Slice of Cherry is set in a Portero, Texas known for supernatural activity.
The town’s residents all wear black to avoid drawing the attention from the
surrounding monster community. Residents are known to open doors to other
realities. The Mortmaine, clad all in green, patrol the wild and dark places looking
for monsters and protecting the local residents. The Cordelle sisters live here.

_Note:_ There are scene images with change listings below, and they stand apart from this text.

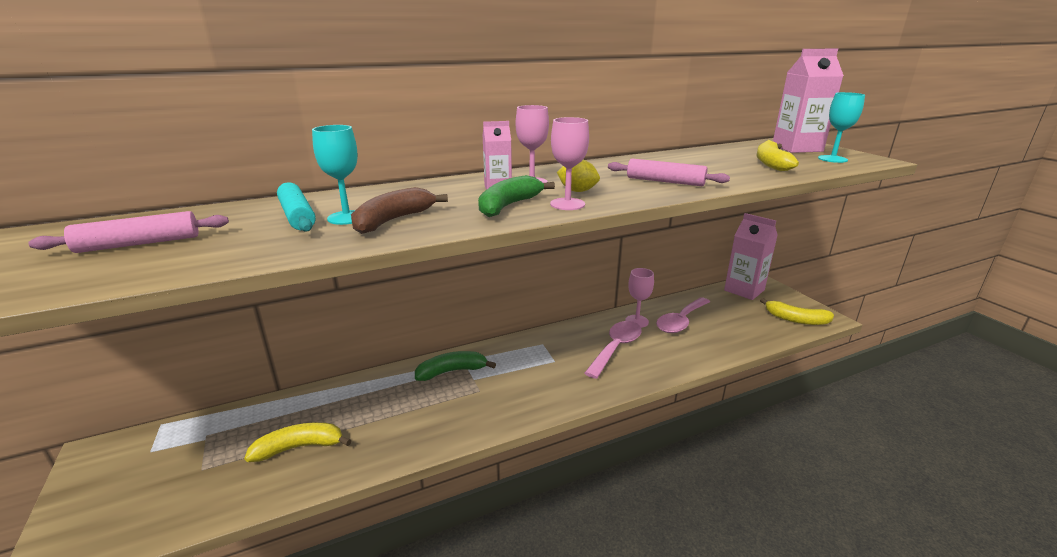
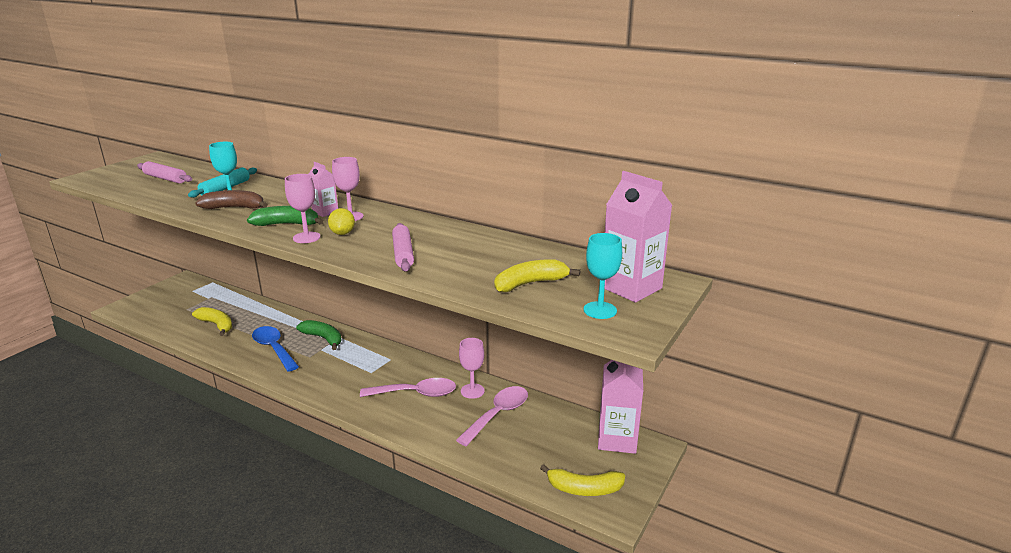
camera: 55 degrees right, 0 degrees up
(429, 412) = (274, 348): none -> blue spoon
(681, 321) = (498, 415): pink spoon -> pink spoon turned 120 degrees clockwise
(796, 319) = (584, 489): yellow banana -> yellow banana turned 75 degrees counterclockwise

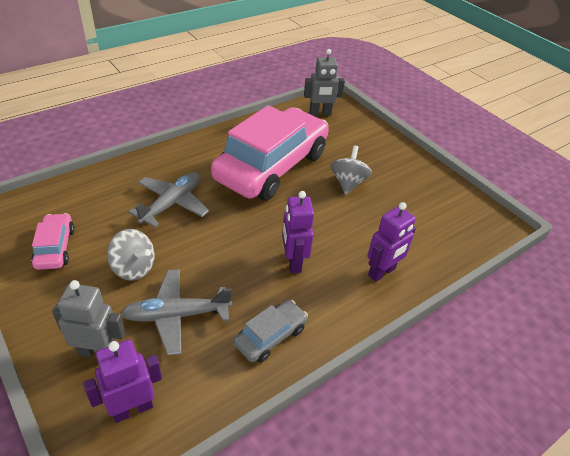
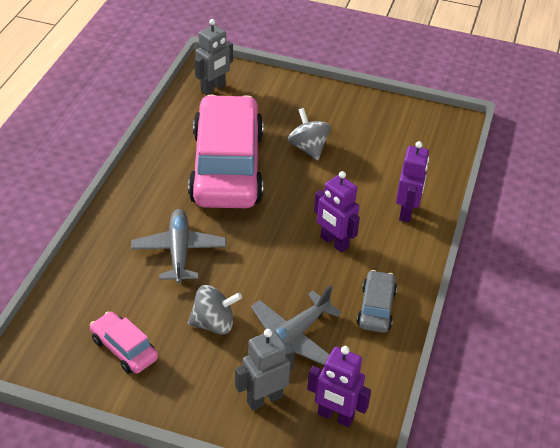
camera: 35 degrees left, 0 degrees up
(132, 408) = (335, 416): purple robot -> purple robot turned 90 degrees counterclockwise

Daughters of the infamous Bonesaw Killer, Kit and Fancy have discovered
their own violent tendencies as their father awaits execution. Kit and Fancy
find that violence relieves their anger. Kit, the more outgoing of the two, has
a particular talent with a switchblade. After Kit and Fancy attend the annual
wishing ceremony at the Juneteenth celebration in Cherry Glade, they discover
the power of wishes. Fancy discovers she can open a door to an alternate
reality: her “happy place”. This provides them a “safe place” to exercise their
violent talents. But wishes granted can be fickle. “It’s okay to wish for things, but
wishes are fragile, and the world we live in is very hard.’” The girls exorcise their
demons by using their violent skills to help people in the community: taking out
their vengeance on a man who aims to assault them, a man who abuses his son
and wife, and others. As word spreads of their deeds, popular opinion of them
changes. Throughout, the girls meet and develop relationships with two brothers,
sons of their Bonesaw Killer father’s last victim. The boys are as secretive and
troubled as the Cordelle sisters.
Full of fantastical creatures: flesh eating flamingos, monsters with bodies
the consistency of yellow Jello, demonic imps that infest through kisses; Slice
of Cherry is a fantastical hero journey that tracks the transformation of Kit and
Fancy from the broken isolated sisters at odds with everyone to young women
who blossom and rejoin the community. Slice of Cherry requires a more mature
readership. Violence and death permeate the book. But the violence isn’t
the focus of this novel. The real focus is on the relationship between Kit and
Fancy. It focuses on their need both to protect one another and heal their own
brokenness. Readers who appreciate flawed characters who examine their flaws
and rediscover better selves will revel in this read. “It’s not about being saints
or sinners or good or bad, Fancy. It’s about being both. You know? About being
complete.” Ultimately the sisters’ biggest risk isn’t in killing people, it is showing
others “the real you” and opening themselves up to the risks of relationships in
the real world. This book should be dark, dim and brutal but it is not. Instead, it is
hopeful and thoughtful. It is a book that is a fun wild read. But it also lingers after
you’ve finished. Once you get all the way through and think back, the symbolism
unfolds like the moon flowers of the text, revealing more of the mystery.
Editor's Note: Recommended for very Mature Readers (16 and up)
**This is a great book but definitely not for middle school.